My mom texted me this yesterday—
Man, it brought back memories! My first horse was a weanling from he and his wife’s horse, Quincy. I was a little teenage girl, I gave him $500 (a huge amount to me in 1985--in fact, it's what I paid for my first truck that same year!) and he handed me Tanner, who I led to their rental stables, where stall #4 awaited with fresh woodchips.
I asked him, "What should I do with him until he's ready to ride?" He said, "Spend lots of time with him. Go on walks, tie him up and groom him, just spend lots of time." I took his advice, and Tanner pretty much trained himself when he was three. We had so much connection, unity, there wasn't anything he wouldn't try for me. I will always remember that advice, and I've shared it here on this blog over and over and over.
His family treated me like family. When I’d knock on their door to pay rent, his wife, Sharon, would invite me in to talk. When I’d go out to spend time with Tanner, their son, Michael, would jump on his 4-wheeler and drive to the barn to keep me company. I ran into Harold at any and every horse function—auctions, county fairs, team roping and barrel racing competitions—and he always had a smile and made me feel at home. There was never any judgement from him--only a big welcome to the horse life! You're gonna LOVE it! So, yeah, it was like I found my people--the life my heart yearned for--a life surrounded by horses and horse lovers.
I googled his obituary and found this:
When I think of Harold and his family, it brings back the best memories of my life. A young woman, graduating high school and starting college, jumping into the horse world with no one but herself and her horses to guide her. I'm proud of that time in my life! I worked hard for it!!
I remember the community of horse people who were scraping everything together, like I was, to make it happen. The round pen was a perfect example, Harold used recycled electricity poles from his job, to build it. And it was a sturdy thing that's still standing! He worked a full-time job and still had time to build that, an indoor arena, about fifty boarding stalls, and a successful breeding operation centered around the beautiful stallion, Lucky T Devil. Later in life, he built another arena--a huge professional size like you'd see at the NFR in Vegas or something. I loved riding in it, but he wasn't able to get the zoning for the amount of parking it required.

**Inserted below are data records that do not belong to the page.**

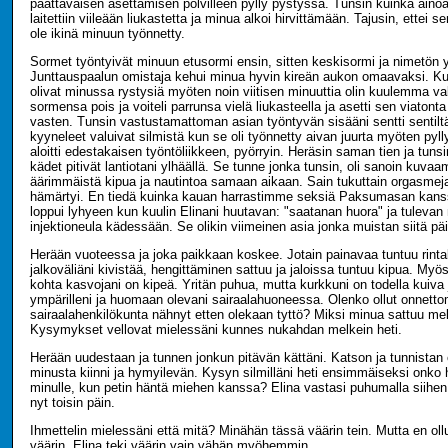
päättäväisen asettamisen polvilleen pylly pystyssä. Tunsin kuinka ainoa
laitettiin viileään liukastetta ja minua alkoi hirvittämään. Tajusin, ettei s
ole ikinä minuun työnnetty.
Sormet työntyivät minuun etusormi ensin, sitten keskisormi ja nimetön 
Junttauspaalun omistaja kehui minua hyvin kireän aukon omaavaksi. Ku
olivat minussa rystysiä myöten noin viitisen minuuttia olin kuulemma va
sormensa pois ja voiteli parrunsa vielä liukasteella ja asetti sen viatont
vasten. Tunsin vastustamattoman asian työntyvän sisääni sentti sentilt
kyyneleet valuivat silmistä kun se oli työnnetty aivan juurta myöten pyl
aloitti edestakaisen työntöliikkeen, pyörryin. Heräsin saman tien ja tuns
kädet pitivät lantiotani ylhäällä. Se tunne jonka tunsin, oli sanoin kuvaa
äärimmäistä kipua ja nautintoa samaan aikaan. Sain tukuttain orgasmeja 
hämärtyi. En tiedä kuinka kauan harrastimme seksiä Paksumasan kans
loppui lyhyeen kun kuulin Elinani huutavan: "saatanan huora" ja tulevan
injektioneula kädessään. Se olikin viimeinen asia jonka muistan siitä pä
Herään vuoteessa ja joka paikkaan koskee. Jotain painavaa tuntuu rinta
jalkoväliäni kivistää, hengittäminen sattuu ja jaloissa tuntuu kipua. My
kohta kasvojani on kipeä. Yritän puhua, mutta kurkkuni on todella kuiva 
ympärilleni ja huomaan olevani sairaalahuoneessa. Olenko ollut onnet
sairaalahenkilökunta nähnyt etten olekaan tyttö? Miksi minua sattuu me
Kysymykset vellovat mielessäni kunnes nukahdan melkein heti.
Herään uudestaan ja tunnen jonkun pitävän kättäni. Katson ja tunnistan
minusta kiinni ja hymyilevän. Kysyn silmilläni heti ensimmäiseksi onko 
minulle, kun petin häntä miehen kanssa? Elina vastasi puhumalla siihen, 
nyt toisin päin.
Ihmettelin mielessäni että mitä? Minähän tässä väärin tein. Mutta en ollu
väärin, Elina teki väärin vain vähän myöhemmin.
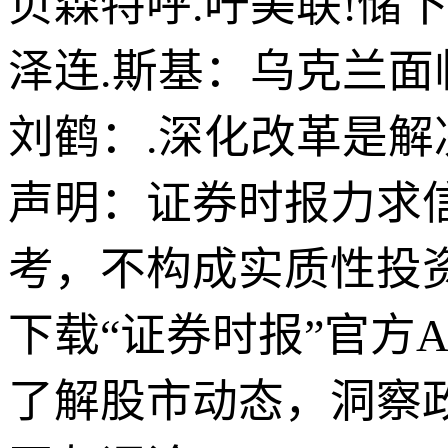
贝森特呼.吁美联!储
泽连.斯基：乌克兰面
刘鹤：.深化改革是
声明：证券时报力求
考，不构成实质性投
下载“证券时报”官方
了解股市动态，洞察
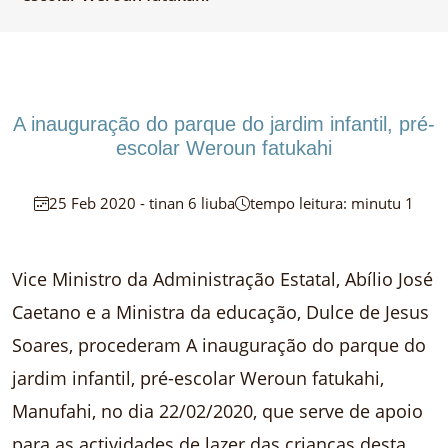
A inauguração do parque do jardim infantil, pré-
escolar Weroun fatukahi
25 Feb 2020 - tinan 6 liuba
tempo leitura: minutu 1
Vice Ministro da Administração Estatal, Abílio José
Caetano e a Ministra da educação, Dulce de Jesus
Soares, procederam A inauguração do parque do
jardim infantil, pré-escolar Weroun fatukahi,
Manufahi, no dia 22/02/2020, que serve de apoio
para as actividades de lazer das crianças desta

There was one other thing I learned from Harold--the art of confidence and distraction when working horses. Instead of focusing on the THING you want from the horse, look for a distraction, and while the horse is thinking of THAT THING, do the thing you're wanting to do.
Here's the example. I needed a horse loaded and brought to Lucky Acres, but she was a three year old who had never been loaded in a trailer. Harold backed up the trailer to the pasture, and walked her right in. I asked him later how he did that and made it look so effortless. He said he backed it up as close as he could to an overgrown tree and, as he was walking her in, he looked straight ahead and kept going (confidence), but walked her close enough that the tree rubbed her body (distraction).
So, to sum it all up, he was a man who kept things super simple. Spend time with your horse, don't make a big deal of the "scary" things, be the leader and always look where you're going, and surround yourself with horses and horse people to your LAST DAYS!
RIP Harold Johnson. I hope you're enjoying that heavenly reunion with your horse partners. Thanks for the help and the memories.